• Work request: Filter the data for lines with the word "payment", then copy every line so identified.

• Supplied records:
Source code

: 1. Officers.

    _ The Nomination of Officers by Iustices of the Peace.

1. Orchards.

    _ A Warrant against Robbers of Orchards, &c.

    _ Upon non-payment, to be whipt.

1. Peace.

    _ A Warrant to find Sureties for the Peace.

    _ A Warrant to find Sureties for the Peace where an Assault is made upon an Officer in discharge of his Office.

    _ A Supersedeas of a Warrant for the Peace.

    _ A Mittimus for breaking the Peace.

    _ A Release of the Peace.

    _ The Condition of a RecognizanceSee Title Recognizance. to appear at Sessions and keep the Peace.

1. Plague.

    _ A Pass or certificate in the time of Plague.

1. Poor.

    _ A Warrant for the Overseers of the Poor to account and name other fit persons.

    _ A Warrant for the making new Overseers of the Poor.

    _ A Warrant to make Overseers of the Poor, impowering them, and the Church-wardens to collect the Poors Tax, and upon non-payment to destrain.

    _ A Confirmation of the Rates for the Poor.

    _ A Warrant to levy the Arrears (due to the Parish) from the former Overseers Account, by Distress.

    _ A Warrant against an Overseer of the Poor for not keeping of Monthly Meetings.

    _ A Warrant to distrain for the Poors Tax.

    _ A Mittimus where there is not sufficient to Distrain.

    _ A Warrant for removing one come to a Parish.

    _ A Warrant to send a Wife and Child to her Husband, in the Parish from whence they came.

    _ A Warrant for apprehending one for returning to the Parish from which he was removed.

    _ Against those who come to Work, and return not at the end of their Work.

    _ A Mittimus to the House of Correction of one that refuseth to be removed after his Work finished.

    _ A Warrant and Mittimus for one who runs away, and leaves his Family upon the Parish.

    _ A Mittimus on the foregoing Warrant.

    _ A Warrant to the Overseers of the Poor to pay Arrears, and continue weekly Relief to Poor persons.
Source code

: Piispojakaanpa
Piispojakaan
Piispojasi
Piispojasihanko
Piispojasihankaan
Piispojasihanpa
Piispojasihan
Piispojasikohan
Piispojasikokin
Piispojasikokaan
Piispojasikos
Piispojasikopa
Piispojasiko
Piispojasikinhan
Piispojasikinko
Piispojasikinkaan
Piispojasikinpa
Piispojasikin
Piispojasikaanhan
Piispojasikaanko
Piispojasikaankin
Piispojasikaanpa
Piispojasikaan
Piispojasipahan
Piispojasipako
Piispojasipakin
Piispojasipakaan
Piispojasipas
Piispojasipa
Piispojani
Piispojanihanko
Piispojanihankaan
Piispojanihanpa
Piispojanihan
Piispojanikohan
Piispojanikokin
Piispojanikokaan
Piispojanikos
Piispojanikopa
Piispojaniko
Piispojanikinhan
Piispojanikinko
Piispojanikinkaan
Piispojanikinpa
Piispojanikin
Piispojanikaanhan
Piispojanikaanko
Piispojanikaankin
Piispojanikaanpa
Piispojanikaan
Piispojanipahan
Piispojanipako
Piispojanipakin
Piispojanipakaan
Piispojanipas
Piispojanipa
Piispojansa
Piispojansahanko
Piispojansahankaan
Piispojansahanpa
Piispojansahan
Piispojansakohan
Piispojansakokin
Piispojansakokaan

* * *

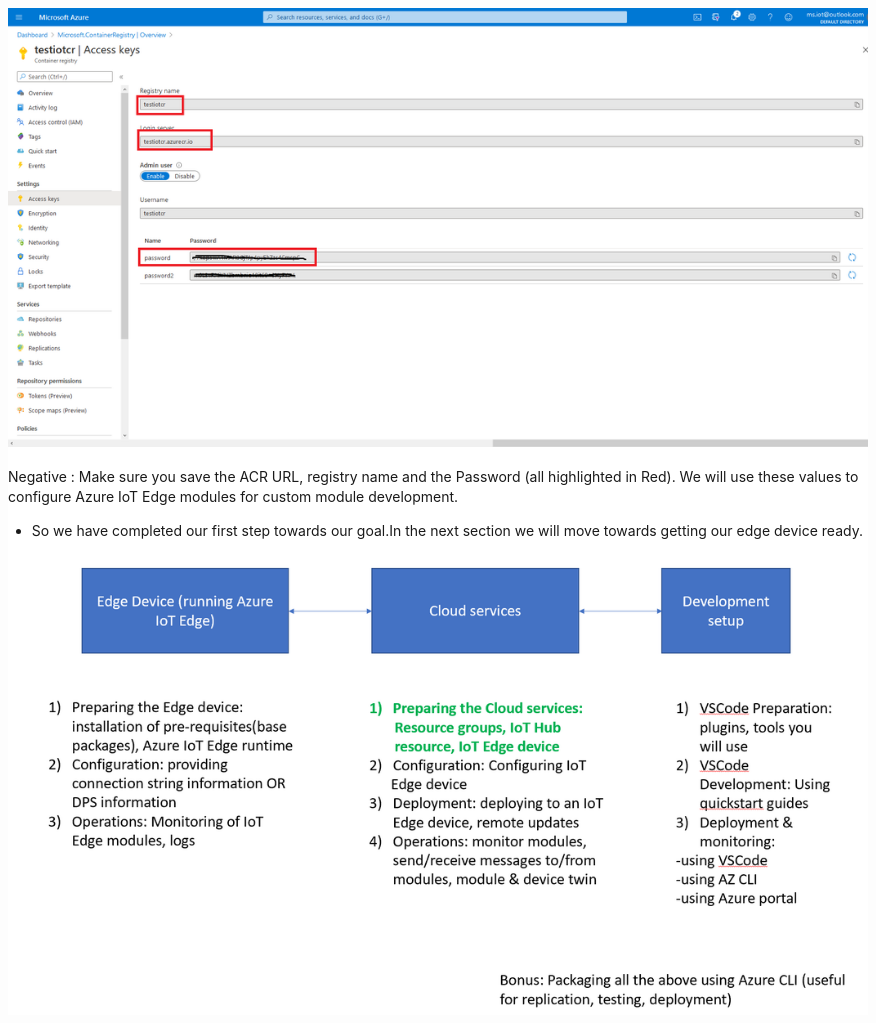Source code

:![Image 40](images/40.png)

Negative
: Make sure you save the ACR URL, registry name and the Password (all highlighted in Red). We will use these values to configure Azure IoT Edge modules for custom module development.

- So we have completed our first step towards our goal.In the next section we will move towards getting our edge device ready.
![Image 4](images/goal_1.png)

• Result:
    _ Upon non-payment, to be whipt.
    _ A Warrant to make Overseers of the Poor, impowering them, and the Church-wardens to collect the Poors Tax, and upon non-payment to destrain.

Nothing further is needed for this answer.